Ce fut en compagnie de Boileau, Molière et Racine que La Fontaine visita la ménagerie à la même époque. Notre grand fabuliste venait d’écrire son joli roman de Psyché et, comme les « quatre amis » avaient alors l’habitude de se lire réciproquement leurs œuvres avant de les livrer à l’impression, ils avaient résolu de venir entendre le récit des aventures de Psyché dans le parc de Versailles. Ils y arrivèrent un matin d’automne, munis, nous dit La Fontaine lui-même, d’un « billet qui venait de bonne part. » Ce fut par la ménagerie qu’ils commencèrent leur promenade ; ils y admirèrent, à leur tour, les demoiselles de Numidie ; mais ils remarquèrent surtout les pélicans que La Fontaine appelle une « espèce de cormoran » et qu’il décrit ainsi : « certains oiseaux pêcheurs qui ont un bec extrêmement long, avec une peau au-dessous qui leur sert de poche.
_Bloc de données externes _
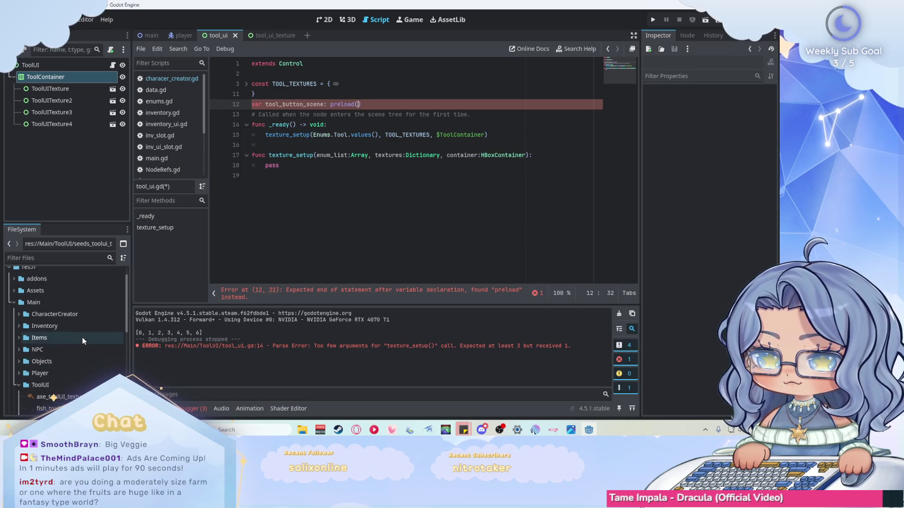
{"action": "scroll", "coordinate": [58, 303], "scroll_direction": "down", "scroll_amount": 4}
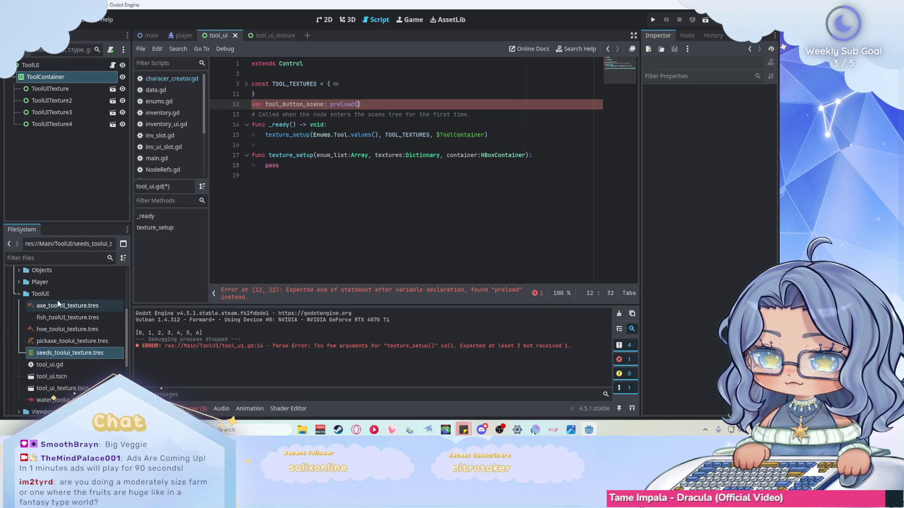
{"action": "mouse_move", "coordinate": [61, 387]}
{"action": "left_mouse_down"}
{"action": "mouse_move", "coordinate": [75, 393]}
{"action": "mouse_move", "coordinate": [85, 344]}
{"action": "mouse_move", "coordinate": [395, 165]}
{"action": "mouse_move", "coordinate": [359, 105]}
{"action": "left_mouse_up"}
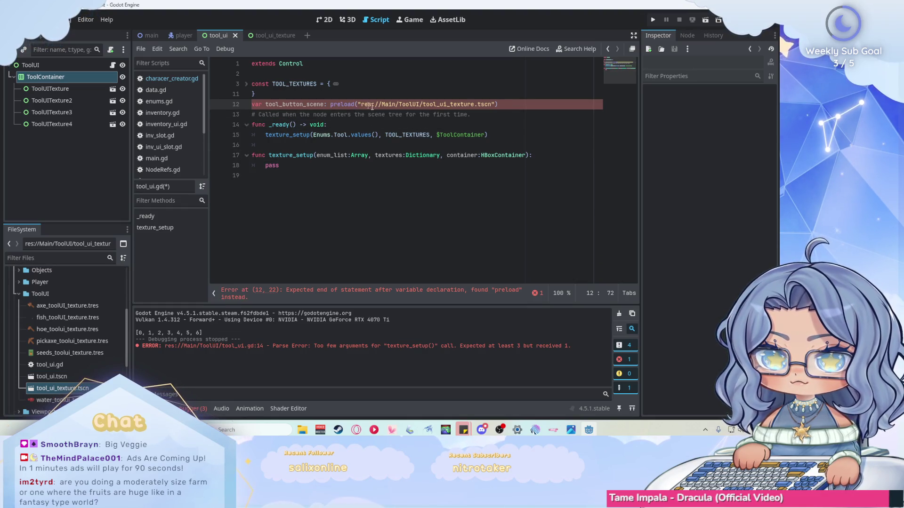
{"action": "left_click", "coordinate": [414, 288]}
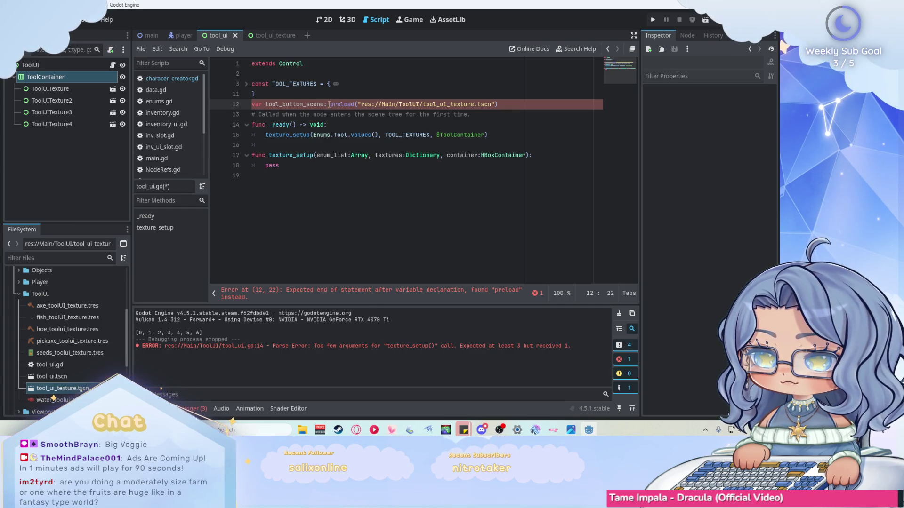
{"action": "key", "text": "Delete"}
{"action": "type", "text": "="}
Leur plumage est blanc, mais d’un blanc plus clair que celui des cygnes ; même de près, il paraît carné, et tire sur la couleur de rose vers la racine. On ne peut rien voir de plus beau. » Au reste, les quatre amis trouvèrent l’occasion de faire un peu de philosophie à la ménagerie. Ils « admirèrent en combien d’espèces une seule espèce d’oiseaux se multipliait et louèrent l’artifice et les diverses imaginations de la nature, qui se joue dans les animaux comme elle fait dans les fleurs. »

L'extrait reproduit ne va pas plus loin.